Time and Tide

Alice: “How long is forever?”

White  Rabbit: “Sometimes, just one second.”

We spend it, we lose it, we use it, we waste it, we mark it, we count it, we save it, we even claim to make it. And, like Cher, we’d so like to turn it back, especially when we start running out of it. Sometimes, it just stands still. The hourglass is maybe the most poignant symbol of the passing of time and mortality. Mortality being our own personal allocation of this illusory substance. We, in the general scheme of All Things, are just an ephemeral electro-magnetic fizz. HGWells said, “Time is only a kind of Space”, and being the father of science fiction, it would be unwise to start an argument about that.

When you live longtime on the banks of a river, you are constantly teased by the notion of time. The sun rises and sets, delivering light, as does the moon, who drags the sea back and forth. They three are our primal time-lords, delivering the rhythms within which we, and all other earth dwellers, adapt and survive. But rivers just keep on running regardless.  

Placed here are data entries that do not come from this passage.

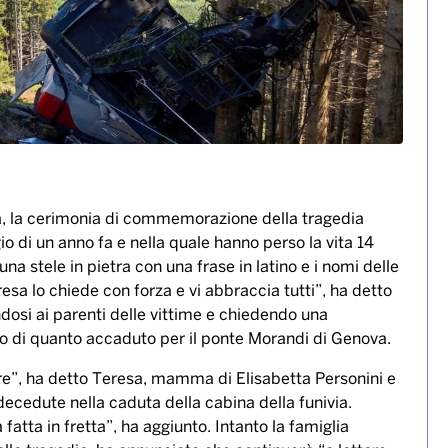
sa, la cerimonia di commemorazione della tragedia
io di un anno fa e nella quale hanno perso la vita 14
a stele in pietra con una frase in latino e i nomi delle
tresa lo chiede con forza e vi abbraccia tutti”, ha detto
ndosi ai parenti delle vittime e chiedendo una
io di quanto accaduto per il ponte Morandi di Genova.
re”, ha detto Teresa, mamma di Elisabetta Personini e
ecedute nella caduta della cabina della funivia.
fatta in fretta”, ha aggiunto. Intanto la famiglia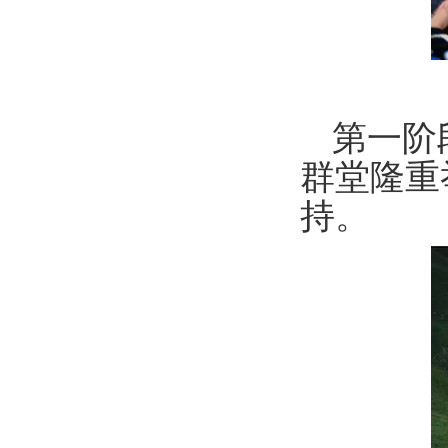
第一阶
群堂隆重举
持。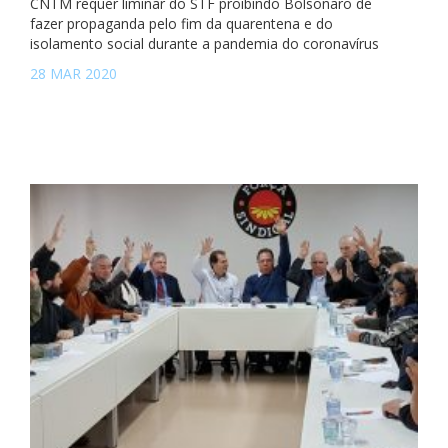
CNTM requer liminar do STF proibindo Bolsonaro de
fazer propaganda pelo fim da quarentena e do
isolamento social durante a pandemia do coronavírus
28 MAR 2020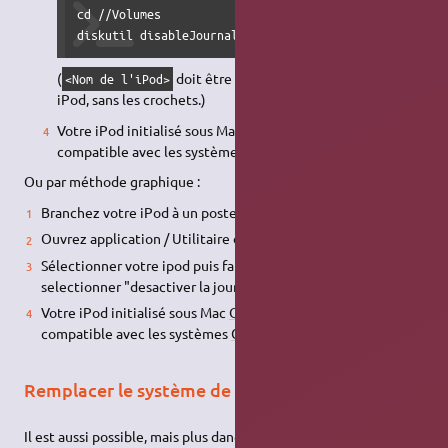
cd //Volumes

diskutil disableJournal <Nom de l'iPod>
(
doit être remplacé par le nom de votre
<Nom de l'iPod>
iPod, sans les crochets.)
Votre iPod initialisé sous Mac
OS
X est maintenant
compatible avec les systèmes
GNU
/Linux.
Ou par méthode graphique :
Branchez votre iPod à un poste sous Mac
OS
X ;
Ouvrez application / Utilitaire de disque.
Sélectionner votre ipod puis faites Alt + fichier. Puis
selectionner "desactiver la journalisation".
Votre iPod initialisé sous Mac
OS
X est maintenant
compatible avec les systèmes
GNU
/Linux.
Remplacer le système de l'iPod
Il est aussi possible, mais plus dangereux, de remplacer le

Our agreed notion of time passes by at sixty minutes an hour, twenty four times a day, three hundred and sixty fiveish times a year. A system that helps us coordinate and organise our little lives, our societies, our world. Yet now, technology allows us to circumvent it all and have simultaneous global experiences. Meanwhile, we all swim around in this illusory soup of time and space, where years become our significant milestones, which we boisterously celebrate as it all hurtles by.

Ancient Egyptians had gnomons, tall sundials, to measure time, and at night, they used a merkhet - two bars aligned to the pole star. But because of all the variations, universal time was still a few millennia away, though the Greeks and Romans tried hard to spread timekeeping around. Mechanical clocks appeared only in the 15th century, around the time that Chaucer pronounced that time and tide waiteth for no man. The first weight-driven clocks appeared in medieval Catholic churches to raise a call to prayer. The word clock comes from  ‘clocca’, the old French word for bell.

We are still finding new ways to keep it, measure it and interpret it, and live with it, and Dr Who keeps us all on our toes. Today I saw a picture of a rare plant that had just bloomed, scientists having successfully raised a seed found in the stomach of a squirrel that had died 32,000 years ago. A truly seasoned time traveller.

Tonight, I am indulging my own fast draining hourglass with a brief tardis flirt with time & tide. Sixty earth years ago I stood alone and windswept on Aberystwyth promenade for the first time as a fledgeling student. Within a few short years I had lived and learned hard and fast, the seafront a constant reference point and confidant. I studied Aristotle in gothic towers within yards of it, partied the length of it, lived close to it, shared my hopes and fears with it, flirted with its wrath and learned to respect it. I have continued to live relatively nearby, but it is many decades since I have slept alongside it. The sea here has a very distinctive voice, tempered by the gravelly sands, the resistant bedrocks, and man’s defiant restraints. Now I am perched high in an empty off-season seafront hotel where long ago I chambermaided to pay my overdrafts. And there’s a rising guttural storm. The elements are yammering and whistling at the ill-fitted window where, snug within a Victorian tardis, I ponder on my inner Russian dolls and take hazy stock of our journeys. I’ll soon be rocked into sleep by this familiar old hullabaloo lullaby, and away on a roller dreamcoaster.  Nos da.